SPDR S&P Biotech (XBI) was the best performing Biotech fund, gaining 17.6% in July and is now up nearly 40% year-to-date. Excluding leveraged ETF’s, XBI’s performance was bested only by Guggenheim Global Solar (TAN), up 20.1% and Market Vectors Egypt (EGPT), up 18.5%. With July’s solid across the board gains, only six of the 30 sectors tracked remain negative year-to-date. Natural Resources/Gold is second worst following Spread.
Gains made by EGPT are surprising as it is easy to make the case that the situation on the ground in Egypt is getting worse, not better. Even though many of the companies held in EGPT are trading at attractive valuations (even after recent gains EGPT is trading with a P/E less than 10), downside risks remain elevated making any trade more of a gamble than an actual investment.

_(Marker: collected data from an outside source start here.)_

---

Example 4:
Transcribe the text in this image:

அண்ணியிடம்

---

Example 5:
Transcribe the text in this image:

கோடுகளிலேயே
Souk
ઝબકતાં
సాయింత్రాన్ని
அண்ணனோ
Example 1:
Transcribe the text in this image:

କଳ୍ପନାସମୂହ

All told, Biotech and alternative energy funds were responsible for seven of the top 10 Winners in July. Global X Pure Gold Miners (GGGG), PowerShares Golden Dragon (PGJ) and EGPT rounded out the Top 10 Winners. GGGG, as its name suggests is a pure gold miners fund, but it is thinly traded and has just slightly less than $3.5 million in assets. Thin volume and assets often leads to higher volatility. PGJ’s gains and relative outperformance versus other China-related ETFs can be attributed to the performance of its largest holding, Baidu (BIDU), which gained nearly 40% in July.

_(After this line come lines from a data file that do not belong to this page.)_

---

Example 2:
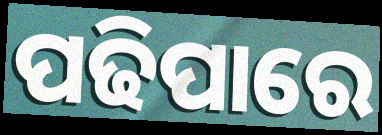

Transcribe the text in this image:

ପଢିପାରେ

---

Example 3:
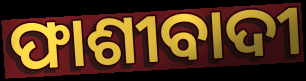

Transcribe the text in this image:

ଫାଶୀବାଦୀ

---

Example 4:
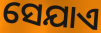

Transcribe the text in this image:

ସେଯାଏ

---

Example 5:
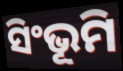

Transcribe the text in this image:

ସିଂଭୂମି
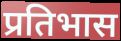
प्रतिभास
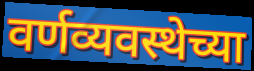
वर्णव्यवस्थेच्या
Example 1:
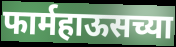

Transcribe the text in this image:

फार्महाऊसच्या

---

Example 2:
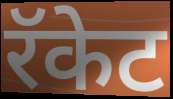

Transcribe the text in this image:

रॅकेट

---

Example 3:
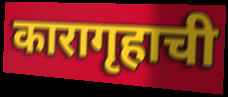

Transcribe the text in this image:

कारागृहाची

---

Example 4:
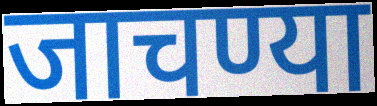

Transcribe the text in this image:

जाचण्या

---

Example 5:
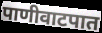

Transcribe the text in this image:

पाणीवाटपात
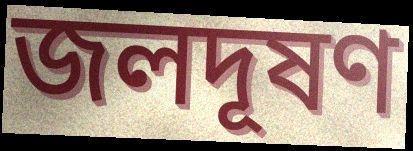
জলদূষণ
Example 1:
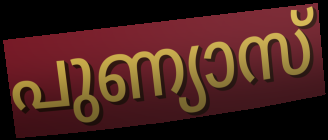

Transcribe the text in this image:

പുണ്യാസ്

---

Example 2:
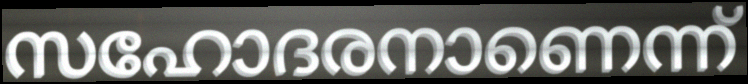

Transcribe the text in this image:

At the opposite end of the spectrum, volatility and India-related funds occupy half of the Top 10 Losers list. After being the second best performer in June, ProShares VIX Short-Term Futures (VIXY) is the worst unleveraged performer in July, off 27.5%. Market volatility had been on the rise following statements from Fed officials in June suggesting that they may begin tapering asset purchases, but when those statements were clarified and new assurances were made that cheap money was not going away anytime soon volatility quickly faded. India’s woes are many, slowing growth, high inflation and a rapidly weakening currency have all encouraged investors to look elsewhere for returns. For most of July, Global X Fertilizers/Potash (SOIL) held up well as agricultural commodities, like Teucrium Corn (CORN) were falling until July 30 when Russia’s Uralkali Group announced it was going in its own direction (opposite of the rest of the industry) and was going to ramp up production.